Build openness at the core your research

(according to you possibilities)

Open and reproducible research doesn't work if it's an afterthought.

Technical solutions

Scripting, scripting, scripting (applies to code, data, analyses, manuscripts, …).
Avoid manual steps.
Document everything, especially manual steps (which you should avoid anyway).
Version control, such as git/github, bitbucket, …
Literate analyses: reproducible documents with R markdown, Sweave (R with LaTeX), Juyter notebooks, …
Shareable compute environments (docker containers).
Document and share all artefacts related to your research (when possible): data, code, protocols, …

Some examples of my own research

Spatial proteomics software: systematic and high throughput analysis of sub-cellular protein localisation (… which is all reproducible, by the way.)

Software: pRoloc.
QSep: quantify resolution of a spatial proteomics experiment (a function within pRoloc).
SpatialMap: visualisation and data sharing platform for spatial proteomics.

Inclusivity

Open research and open research

There is

Open Science as in widely disseminated and openly accessible

and

Open Science as in inclusive and welcoming

The primary value proposition of #openscience is that diverse contributions allow better critique, refinement, and application 3/n
— CⓐmeronNeylon (@CameronNeylon) August 10, 2017

It was a damned hard community to break into.

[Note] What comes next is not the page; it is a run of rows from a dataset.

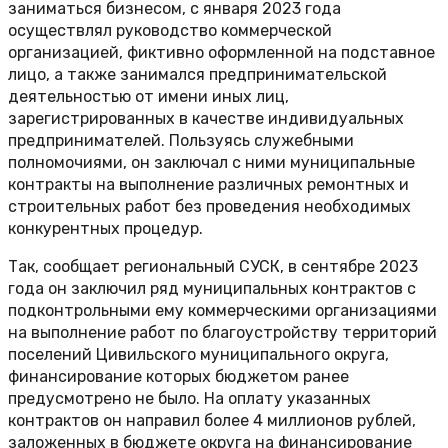
заниматься бизнесом, с января 2023 года
осуществлял руководство коммерческой
организацией, фиктивно оформленной на подставное
лицо, а также занимался предпринимательской
деятельностью от имени иных лиц,
зарегистрированных в качестве индивидуальных
предпринимателей. Пользуясь служебными
полномочиями, он заключал с ними муниципальные
контракты на выполнение различных ремонтных и
строительных работ без проведения необходимых
конкурентных процедур.
Так, сообщает региональный СУСК, в сентябре 2023
года он заключил ряд муниципальных контрактов с
подконтрольными ему коммерческими организациями
на выполнение работ по благоустройству территорий
поселений Цивильского муниципального округа,
финансирование которых бюджетом ранее
предусмотрено не было. На оплату указанных
контрактов он направил более 4 миллионов рублей,
заложенных в бюджете округа на финансирование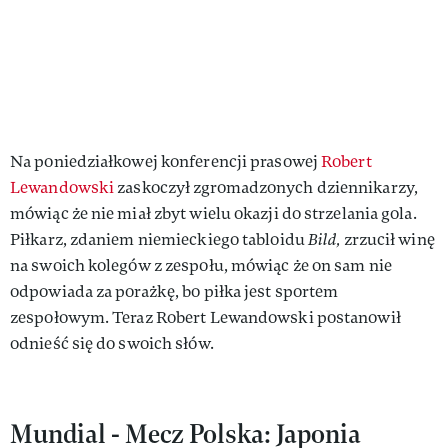
Na poniedziałkowej konferencji prasowej
Robert
Lewandowski
zaskoczył zgromadzonych dziennikarzy,
mówiąc że nie miał zbyt wielu okazji do strzelania gola.
Piłkarz, zdaniem niemieckiego tabloidu
Bild,
zrzucił winę
na swoich kolegów z zespołu, mówiąc że on sam nie
odpowiada za porażkę, bo piłka jest sportem
zespołowym. Teraz Robert Lewandowski postanowił
odnieść się do swoich słów.
Mundial - Mecz Polska: Japonia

Any step I took to be more open, I felt attacked for not doing enough/doing it right.
— Christie Bahlai (@cbahlai) June 4, 2017

Even if there are efforts to promote diversity, under-represented minorities (URM) don't necessarily feel included. When it comes to open science/research URMs can be further discriminated against by greater exposure or, can't always afford to be vocal.

Not everybody has the privilege to be open.
There are different levels in how open one wants, or how open one could afford to be.
Every voice and support is welcome.

Conclusions (1)

Standing on the shoulders of giants only really makes sense in the context of open and reproducible research.

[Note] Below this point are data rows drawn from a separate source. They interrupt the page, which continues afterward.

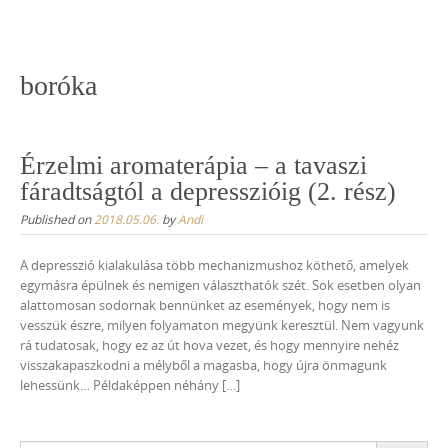
Skip
to
content
boróka
Érzelmi aromaterápia – a tavaszi
fáradtságtól a depresszióig (2. rész)
Published on
2018.05.06.
by
Andi
A depresszió kialakulása több mechanizmushoz köthető, amelyek
egymásra épülnek és nemigen választhatók szét. Sok esetben olyan
alattomosan sodornak bennünket az események, hogy nem is
vesszük észre, milyen folyamaton megyünk keresztül. Nem vagyunk
rá tudatosak, hogy ez az út hova vezet, és hogy mennyire nehéz
visszakapaszkodni a mélyből a magasba, hogy újra önmagunk
lehessünk… Példaképpen néhány […]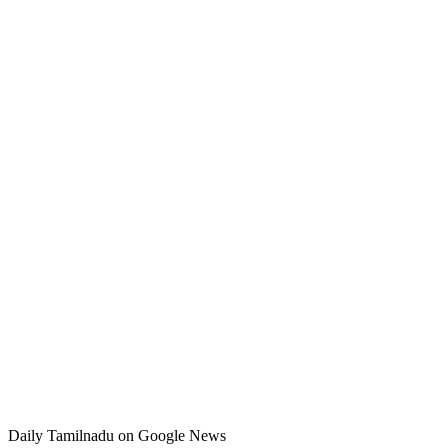
Daily Tamilnadu on Google News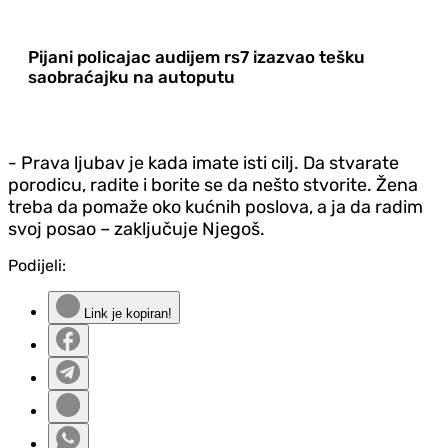
Pijani policajac audijem rs7 izazvao tešku
saobraćajku na autoputu
- Prava ljubav je kada imate isti cilj. Da stvarate
porodicu, radite i borite se da nešto stvorite. Žena
treba da pomaže oko kućnih poslova, a ja da radim
svoj posao – zaključuje Njegoš.
Podijeli:
Link je kopiran!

If you are here (or have read this), chances are you are on the path towards open and reproducible research.
You are the architect of the kind of research and researcher you want to become. I hope these include openness and reproducibility.

Conclusions (2)

Standing on the shoulders of giants only really makes sense in the context of open and reproducible research.

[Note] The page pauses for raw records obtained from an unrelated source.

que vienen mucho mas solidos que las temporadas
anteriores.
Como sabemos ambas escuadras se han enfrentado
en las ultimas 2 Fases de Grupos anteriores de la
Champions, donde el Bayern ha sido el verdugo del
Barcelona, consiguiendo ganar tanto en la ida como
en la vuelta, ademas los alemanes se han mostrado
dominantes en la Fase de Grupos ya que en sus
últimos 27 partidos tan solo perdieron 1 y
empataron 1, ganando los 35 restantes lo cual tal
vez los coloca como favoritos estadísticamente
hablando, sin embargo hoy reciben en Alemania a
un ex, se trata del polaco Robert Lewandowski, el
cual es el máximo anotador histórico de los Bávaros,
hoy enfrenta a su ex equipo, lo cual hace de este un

It's a long path, that constantly evolves, depending on constraints, aspirations, environment, …
The sky is the limit, be creative: work out the (open and reproducible) research that works for you now …
… and that you want to work (for you and others) in the future.

Acknowledgements

One of my advice was to make allies. I have been lucky to meet wonderful allies and inspiring friends along the path towards open and reproducible research that works for me. Among these, I would like to highlight Corina Logan, Stephen Eglen, Marta Teperek, Kirstie Whitaker, Chris Hartgenink, Naomie Penfold, Yvonne Nobis.